= Louis Antoine =

French mathematician (1888–1971)

Louis Antoine (23 November 1888 – 8 February 1971) was a French mathematician who discovered Antoine's necklace, which J. W. Alexander used to construct Antoine's horned sphere. He lost his eyesight in the first World War, at the age of 29.

==Early life==
Louis Antoine was born in Mirecourt. He studied at the lycee in Nancy. His father was a director of a manufacturer of matchsticks. After this, he studied at the Collège de Compiègne. He was awarded the bacculareat in Latin and science in 1905 and the bacculareat in mathematics in 1906. He then attended École Normale Supérieure. Once he graduated, he became a mathematics teacher the Lycée de Dijon in Saint-Cyr.

He married his wife, Marguerite Rouselle in 1918. After the declaration of World War I, Antoine served as a reserve lieutenant in the 72nd Infantry Regiment of Amiens, and later a commander on the machine gun of the 151st Infantry Regiment. In 1917, he lost his sight as a result of bullets hitting his eyes.

After the loss of his vision, Henri Lebesgue suggested that Antoine study two- and three-dimensional topology as it could be studied without the use of his sight.

==Work==
In 1919, Antoine began his doctorate in mathematics at the University of Strasbourg. Antoine was assisted by his friends during his studies, who produced braille copies of mathematical papers. Antoine developed a system of braille mathematical notation, with the assistance of a student at École Normale Supérieure.
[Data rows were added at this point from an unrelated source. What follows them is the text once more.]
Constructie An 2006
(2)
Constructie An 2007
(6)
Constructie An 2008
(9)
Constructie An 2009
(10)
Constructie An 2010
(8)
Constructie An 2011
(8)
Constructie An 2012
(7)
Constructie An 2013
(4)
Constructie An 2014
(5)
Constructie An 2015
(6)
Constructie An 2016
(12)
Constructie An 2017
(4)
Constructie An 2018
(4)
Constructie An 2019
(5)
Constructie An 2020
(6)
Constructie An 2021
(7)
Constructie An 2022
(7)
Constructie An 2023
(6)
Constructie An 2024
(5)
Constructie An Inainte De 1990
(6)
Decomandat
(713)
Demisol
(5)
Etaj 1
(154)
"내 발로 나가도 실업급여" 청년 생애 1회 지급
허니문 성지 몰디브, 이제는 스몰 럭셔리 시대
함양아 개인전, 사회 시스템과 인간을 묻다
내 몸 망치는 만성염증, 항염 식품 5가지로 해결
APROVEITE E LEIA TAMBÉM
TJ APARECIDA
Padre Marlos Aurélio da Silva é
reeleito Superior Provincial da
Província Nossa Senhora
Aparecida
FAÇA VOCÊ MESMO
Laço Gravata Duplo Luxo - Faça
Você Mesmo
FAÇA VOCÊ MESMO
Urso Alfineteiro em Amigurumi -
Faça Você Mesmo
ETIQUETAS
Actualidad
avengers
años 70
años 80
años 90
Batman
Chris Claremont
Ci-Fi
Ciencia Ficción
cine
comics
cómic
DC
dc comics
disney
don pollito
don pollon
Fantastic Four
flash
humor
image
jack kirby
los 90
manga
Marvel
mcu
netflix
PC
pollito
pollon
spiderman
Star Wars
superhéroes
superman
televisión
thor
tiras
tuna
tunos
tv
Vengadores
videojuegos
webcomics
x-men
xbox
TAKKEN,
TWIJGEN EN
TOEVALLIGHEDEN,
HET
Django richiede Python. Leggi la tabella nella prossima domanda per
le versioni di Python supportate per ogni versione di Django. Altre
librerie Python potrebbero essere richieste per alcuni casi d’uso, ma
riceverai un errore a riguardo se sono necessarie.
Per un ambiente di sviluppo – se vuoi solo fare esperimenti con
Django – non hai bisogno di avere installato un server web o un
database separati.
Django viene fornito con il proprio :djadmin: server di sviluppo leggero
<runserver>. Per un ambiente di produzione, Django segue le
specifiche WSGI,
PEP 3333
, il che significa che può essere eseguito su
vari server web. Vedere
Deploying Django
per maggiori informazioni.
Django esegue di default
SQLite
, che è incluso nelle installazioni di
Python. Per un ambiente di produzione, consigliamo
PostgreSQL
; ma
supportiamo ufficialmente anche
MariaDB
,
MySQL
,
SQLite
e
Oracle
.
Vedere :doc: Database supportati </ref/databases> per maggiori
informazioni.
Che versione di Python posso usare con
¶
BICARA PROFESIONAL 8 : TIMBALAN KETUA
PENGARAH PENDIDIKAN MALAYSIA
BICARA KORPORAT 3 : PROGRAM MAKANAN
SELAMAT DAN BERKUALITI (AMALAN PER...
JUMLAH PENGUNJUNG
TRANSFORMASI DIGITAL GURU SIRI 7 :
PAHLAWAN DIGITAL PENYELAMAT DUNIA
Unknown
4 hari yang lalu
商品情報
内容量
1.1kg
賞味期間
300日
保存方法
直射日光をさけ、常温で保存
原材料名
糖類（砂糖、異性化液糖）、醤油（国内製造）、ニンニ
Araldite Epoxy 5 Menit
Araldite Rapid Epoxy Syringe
Antoine discovered Antoine's necklace in 1921. He submitted his thesis in 1921. In 1922, Antoine became an assistant lecturer at the Faculty of Sciences in Rennes. He subsequently became a professor of Pure Mathematics at Rennes in 1925.

==Later life and death==
Antoine began to experience heart disease in 1957. He subsequently retired from his professorship. He was elected to the Académie des Sciences in 1961. He died in 1971 after fracturing his neck.